An analysis of city assessment data from 2002 to 2005 shows that Shaw, Logan Circle, Dupont Circle, Capitol Hill, Eckington, 16th Street Heights and Columbia Heights were among the neighborhoods that had the sharpest rise in real estate values, with total increases of more than 130 percent in each of those communities during the three-year period.

But even in the three city neighborhoods with the smallest overall change -- Congress Heights, Marshall Heights and Fort Dupont Park -- assessments rose by at least 39 percent over those three years, the analysis shows.

Real estate brokers who work in the District said homes in neighborhoods such as Logan Circle, Shaw, LeDroit Park and Petworth continue to appreciate dramatically because their values were relatively deflated in previous years. And neighborhoods that already were highly valued, such as Georgetown and Cleveland Park, continue to post large gains.

"Pricewise, we're not seeing any sort of slowdown," said Fred Kendrick, an agent with Coldwell Banker Residential Brokerage in Georgetown.

Based on sales data from the Greater Capital Area Association of Realtors, Kendrick said, single-family houses and townhouses increased in value by 15 percent from 2003 to 2004, while condominium and cooperative units rose by 23 percent.

Branham said that condos and co-ops are still catching up after years of being undervalued and that he expects that they will outpace single-family houses in this year's assessments as well.
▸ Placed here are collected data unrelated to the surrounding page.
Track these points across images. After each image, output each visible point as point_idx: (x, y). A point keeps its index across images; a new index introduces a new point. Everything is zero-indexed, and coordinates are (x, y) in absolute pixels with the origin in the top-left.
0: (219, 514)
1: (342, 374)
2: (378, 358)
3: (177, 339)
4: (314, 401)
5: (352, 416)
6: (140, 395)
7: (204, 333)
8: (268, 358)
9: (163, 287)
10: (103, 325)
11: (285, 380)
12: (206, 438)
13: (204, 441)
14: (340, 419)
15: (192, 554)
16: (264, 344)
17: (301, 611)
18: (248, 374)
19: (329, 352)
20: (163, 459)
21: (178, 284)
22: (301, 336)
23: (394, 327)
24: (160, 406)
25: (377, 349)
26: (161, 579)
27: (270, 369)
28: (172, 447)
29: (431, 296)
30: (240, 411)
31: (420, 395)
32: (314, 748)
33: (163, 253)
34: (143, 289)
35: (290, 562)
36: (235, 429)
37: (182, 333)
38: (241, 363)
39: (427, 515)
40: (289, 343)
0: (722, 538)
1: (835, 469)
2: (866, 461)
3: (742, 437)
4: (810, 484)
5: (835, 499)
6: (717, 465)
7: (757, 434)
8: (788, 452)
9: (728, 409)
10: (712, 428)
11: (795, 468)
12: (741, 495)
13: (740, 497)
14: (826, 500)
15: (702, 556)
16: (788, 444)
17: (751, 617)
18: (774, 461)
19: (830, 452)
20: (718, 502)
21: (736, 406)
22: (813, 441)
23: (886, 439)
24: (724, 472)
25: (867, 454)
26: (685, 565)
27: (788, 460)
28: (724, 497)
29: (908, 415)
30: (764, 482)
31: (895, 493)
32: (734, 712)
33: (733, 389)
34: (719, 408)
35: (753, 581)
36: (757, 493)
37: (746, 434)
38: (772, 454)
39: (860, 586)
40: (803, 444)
District officials are grappling with how to protect residents from the city's success. Last year, the city reduced the cap on annual property tax increases from 25 percent to 12 percent and increased the homestead deduction from $30,000 to $38,000.

Still, D.C. Council members and others worry that rising prices are locking out prospective buyers who want to live in the neighborhoods where they grew up and putting pressure on elderly homeowners on fixed incomes who can't handle the rise of property taxes.